岡山県で奇妙な交通事故があった。71歳の女性と3歳の孫の男の子がワゴン車にはねられ、女性は死亡、孫も重傷を負った。運転していた男性(70)は、知らぬ間に睡眠薬を飲まされていた。ワゴン車には女性(59)が同乗していたが、事故の直前に降りて無事だった。リポーターの阿部祐二がナゾを追った。
清涼飲料水に3種類の導入剤
事故があったのは5月13日(2011年)午後2時50分ごろ。岡山県浅口市の国道を蛇行しながら走っていたワゴン車が歩道に乗り上げ、2人をはねた。運転していた男性は警察の事情聴取の最中も朦朧とした様子で、最後には眠ってしまうほどだった。尿検査の結果、睡眠導入剤など3種類の睡眠薬が検出された。本人は「睡眠薬を飲んだ覚えはない」といい、警察で捜査したところ、同乗していた女性が昼食のとき、清涼飲料水に混ぜて飲ませたと供述、警察はこの女性を重過失致死傷の疑いで逮捕した。

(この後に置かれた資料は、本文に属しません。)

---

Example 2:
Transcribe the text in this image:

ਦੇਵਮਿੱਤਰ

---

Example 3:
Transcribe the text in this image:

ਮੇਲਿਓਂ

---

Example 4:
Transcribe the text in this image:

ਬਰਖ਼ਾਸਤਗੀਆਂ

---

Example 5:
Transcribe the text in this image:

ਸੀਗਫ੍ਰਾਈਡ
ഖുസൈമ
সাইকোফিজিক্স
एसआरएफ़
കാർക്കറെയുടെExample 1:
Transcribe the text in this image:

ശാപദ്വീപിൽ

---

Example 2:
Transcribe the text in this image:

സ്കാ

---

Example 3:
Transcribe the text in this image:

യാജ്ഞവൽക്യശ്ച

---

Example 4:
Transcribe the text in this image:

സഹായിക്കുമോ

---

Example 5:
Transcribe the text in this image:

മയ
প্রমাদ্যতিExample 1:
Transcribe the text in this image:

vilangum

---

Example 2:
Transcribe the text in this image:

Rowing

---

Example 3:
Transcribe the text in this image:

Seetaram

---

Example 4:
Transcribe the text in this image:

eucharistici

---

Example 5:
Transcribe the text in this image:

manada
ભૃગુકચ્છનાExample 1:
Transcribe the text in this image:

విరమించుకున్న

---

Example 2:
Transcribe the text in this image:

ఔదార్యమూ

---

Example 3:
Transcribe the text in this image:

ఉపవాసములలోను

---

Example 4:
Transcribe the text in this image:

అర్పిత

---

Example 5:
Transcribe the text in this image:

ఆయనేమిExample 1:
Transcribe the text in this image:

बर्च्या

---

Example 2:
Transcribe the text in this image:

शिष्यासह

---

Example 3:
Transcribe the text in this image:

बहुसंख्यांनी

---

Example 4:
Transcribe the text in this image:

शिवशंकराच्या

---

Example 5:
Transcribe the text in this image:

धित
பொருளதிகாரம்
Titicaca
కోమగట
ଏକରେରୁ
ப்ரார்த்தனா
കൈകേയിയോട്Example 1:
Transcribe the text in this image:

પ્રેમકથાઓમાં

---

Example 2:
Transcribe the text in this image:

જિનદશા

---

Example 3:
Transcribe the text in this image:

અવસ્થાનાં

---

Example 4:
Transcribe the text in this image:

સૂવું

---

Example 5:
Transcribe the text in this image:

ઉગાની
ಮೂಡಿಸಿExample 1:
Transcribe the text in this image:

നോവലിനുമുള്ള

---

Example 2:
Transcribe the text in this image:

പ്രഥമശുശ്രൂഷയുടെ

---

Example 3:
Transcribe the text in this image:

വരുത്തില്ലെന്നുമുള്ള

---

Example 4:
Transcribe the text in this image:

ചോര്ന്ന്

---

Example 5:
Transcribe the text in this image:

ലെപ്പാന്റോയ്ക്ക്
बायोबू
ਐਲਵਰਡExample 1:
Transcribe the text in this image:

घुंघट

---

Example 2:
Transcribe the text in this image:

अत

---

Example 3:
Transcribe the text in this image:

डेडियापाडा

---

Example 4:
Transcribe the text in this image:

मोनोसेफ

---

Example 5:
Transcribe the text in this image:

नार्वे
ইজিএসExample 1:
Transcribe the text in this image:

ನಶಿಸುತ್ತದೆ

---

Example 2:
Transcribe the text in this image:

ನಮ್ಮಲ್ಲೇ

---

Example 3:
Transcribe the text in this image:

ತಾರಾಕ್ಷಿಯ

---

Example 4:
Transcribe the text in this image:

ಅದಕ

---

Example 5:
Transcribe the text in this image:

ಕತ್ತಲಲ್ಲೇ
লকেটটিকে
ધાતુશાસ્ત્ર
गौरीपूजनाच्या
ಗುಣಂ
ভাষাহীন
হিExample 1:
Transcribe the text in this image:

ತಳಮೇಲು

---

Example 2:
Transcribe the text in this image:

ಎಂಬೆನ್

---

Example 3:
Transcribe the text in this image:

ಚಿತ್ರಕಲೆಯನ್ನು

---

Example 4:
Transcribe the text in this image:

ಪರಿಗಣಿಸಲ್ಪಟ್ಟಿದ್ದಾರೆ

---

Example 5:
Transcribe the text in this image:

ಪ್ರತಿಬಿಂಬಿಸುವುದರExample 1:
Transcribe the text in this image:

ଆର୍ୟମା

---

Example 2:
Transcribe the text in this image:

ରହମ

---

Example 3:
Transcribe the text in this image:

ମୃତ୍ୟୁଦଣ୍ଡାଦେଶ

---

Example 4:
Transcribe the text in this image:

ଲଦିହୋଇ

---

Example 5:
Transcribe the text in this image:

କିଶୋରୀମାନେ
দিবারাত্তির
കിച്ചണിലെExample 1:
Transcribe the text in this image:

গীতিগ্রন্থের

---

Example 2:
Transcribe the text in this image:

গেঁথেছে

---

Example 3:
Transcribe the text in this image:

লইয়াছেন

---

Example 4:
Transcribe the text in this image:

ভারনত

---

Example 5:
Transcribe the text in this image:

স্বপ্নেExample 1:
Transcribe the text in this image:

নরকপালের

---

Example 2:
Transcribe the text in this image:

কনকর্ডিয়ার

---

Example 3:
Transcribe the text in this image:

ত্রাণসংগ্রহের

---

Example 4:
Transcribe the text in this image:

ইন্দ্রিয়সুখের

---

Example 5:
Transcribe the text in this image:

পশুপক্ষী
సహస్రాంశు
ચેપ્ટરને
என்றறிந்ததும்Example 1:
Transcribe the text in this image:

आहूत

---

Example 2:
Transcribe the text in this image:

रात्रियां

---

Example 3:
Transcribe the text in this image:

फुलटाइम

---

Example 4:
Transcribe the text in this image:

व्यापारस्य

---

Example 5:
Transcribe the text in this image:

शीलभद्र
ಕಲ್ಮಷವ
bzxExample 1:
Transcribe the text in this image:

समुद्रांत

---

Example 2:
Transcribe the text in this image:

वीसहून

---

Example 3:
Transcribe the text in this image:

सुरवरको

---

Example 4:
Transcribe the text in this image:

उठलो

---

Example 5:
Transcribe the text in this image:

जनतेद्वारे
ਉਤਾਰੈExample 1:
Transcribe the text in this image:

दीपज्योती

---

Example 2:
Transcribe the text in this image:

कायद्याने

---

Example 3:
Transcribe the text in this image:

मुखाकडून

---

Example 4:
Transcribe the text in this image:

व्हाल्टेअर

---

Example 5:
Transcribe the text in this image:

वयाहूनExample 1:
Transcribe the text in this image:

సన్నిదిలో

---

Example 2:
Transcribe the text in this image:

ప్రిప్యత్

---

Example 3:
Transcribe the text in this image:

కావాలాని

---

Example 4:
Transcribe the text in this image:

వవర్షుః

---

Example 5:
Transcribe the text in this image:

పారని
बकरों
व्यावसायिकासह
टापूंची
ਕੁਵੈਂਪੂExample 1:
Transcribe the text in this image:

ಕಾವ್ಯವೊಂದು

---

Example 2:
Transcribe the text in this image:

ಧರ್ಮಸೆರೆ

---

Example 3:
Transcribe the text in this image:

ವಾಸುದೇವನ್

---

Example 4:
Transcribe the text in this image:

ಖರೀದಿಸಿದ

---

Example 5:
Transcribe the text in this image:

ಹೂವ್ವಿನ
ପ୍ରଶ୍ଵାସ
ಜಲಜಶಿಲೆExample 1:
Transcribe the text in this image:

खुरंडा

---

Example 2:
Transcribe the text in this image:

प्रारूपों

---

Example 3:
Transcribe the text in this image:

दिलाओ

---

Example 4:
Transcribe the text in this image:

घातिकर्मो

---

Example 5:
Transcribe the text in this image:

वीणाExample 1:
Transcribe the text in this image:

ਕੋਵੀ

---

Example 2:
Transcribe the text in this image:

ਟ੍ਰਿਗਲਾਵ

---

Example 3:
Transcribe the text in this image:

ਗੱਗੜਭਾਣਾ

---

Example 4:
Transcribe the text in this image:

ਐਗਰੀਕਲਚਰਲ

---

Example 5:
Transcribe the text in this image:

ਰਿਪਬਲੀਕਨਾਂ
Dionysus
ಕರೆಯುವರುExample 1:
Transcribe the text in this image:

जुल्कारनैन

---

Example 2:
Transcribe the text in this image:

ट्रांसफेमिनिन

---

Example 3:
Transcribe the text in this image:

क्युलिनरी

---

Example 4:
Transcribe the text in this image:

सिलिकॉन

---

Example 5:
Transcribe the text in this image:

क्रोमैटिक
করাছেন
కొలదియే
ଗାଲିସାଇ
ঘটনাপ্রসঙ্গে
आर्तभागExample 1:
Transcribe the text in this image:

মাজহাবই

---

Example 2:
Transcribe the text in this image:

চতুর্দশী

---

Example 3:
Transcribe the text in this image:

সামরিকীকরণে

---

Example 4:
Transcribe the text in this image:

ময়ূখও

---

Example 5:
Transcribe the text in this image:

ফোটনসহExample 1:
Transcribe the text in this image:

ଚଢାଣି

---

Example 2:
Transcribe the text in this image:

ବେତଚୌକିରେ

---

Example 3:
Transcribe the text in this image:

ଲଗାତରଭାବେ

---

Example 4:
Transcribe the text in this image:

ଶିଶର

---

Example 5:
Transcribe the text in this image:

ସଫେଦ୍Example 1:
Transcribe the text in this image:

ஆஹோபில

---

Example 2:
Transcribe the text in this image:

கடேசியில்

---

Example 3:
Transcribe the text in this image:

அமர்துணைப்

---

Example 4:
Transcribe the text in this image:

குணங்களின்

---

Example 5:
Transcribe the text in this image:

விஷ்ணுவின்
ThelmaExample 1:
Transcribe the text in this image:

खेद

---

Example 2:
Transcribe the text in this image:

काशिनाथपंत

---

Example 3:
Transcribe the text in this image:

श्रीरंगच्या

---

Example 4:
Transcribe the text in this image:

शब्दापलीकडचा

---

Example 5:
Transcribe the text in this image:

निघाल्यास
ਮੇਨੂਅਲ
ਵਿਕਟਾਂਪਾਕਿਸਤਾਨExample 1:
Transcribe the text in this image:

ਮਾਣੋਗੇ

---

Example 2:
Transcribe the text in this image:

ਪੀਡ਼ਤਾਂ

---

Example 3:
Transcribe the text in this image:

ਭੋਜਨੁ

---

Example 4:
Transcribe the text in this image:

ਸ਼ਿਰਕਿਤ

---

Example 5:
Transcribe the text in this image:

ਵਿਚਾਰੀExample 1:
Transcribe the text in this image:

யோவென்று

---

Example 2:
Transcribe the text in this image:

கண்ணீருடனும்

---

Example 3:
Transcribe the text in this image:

なぜ睡眠薬を飲ませたのか。2人の言い分は異なっている。女性は「関係を求められるのが嫌だった」と主張、男性は「そんなことはない」と否定、「金を返済したくないからではないか」といっている。男性によると、この数か月の間に女性に約1000万円を貸していたという。
信号待ちのスキに自分は逃げ出す
容疑者の女性には、このほかにも不可解な点があると阿部が指摘する。1点目は事故の日。ふだんはそんなことはしないのに、車で自宅まで送ってほしいと頼んでいる。2点目は事故の直前。信号待ちの時に車から突然降りている。3点目は車から降りた後、タクシーで現場に駆けつけている。
キャスターのテリー伊藤は「羽振りのいいお爺さんが狙われたのか」と推測するが、警察は動機など慎重に捜査しているという。
事故で重傷を負った3歳の男の子の父親は、「お金の絡んだ問題と聞いている。そのようなことで2人が犠牲になるなんて許せない」と話す。何の落ち度もない祖母と孫が中高年の金銭に絡んだ揉め事の犠牲になってしまった。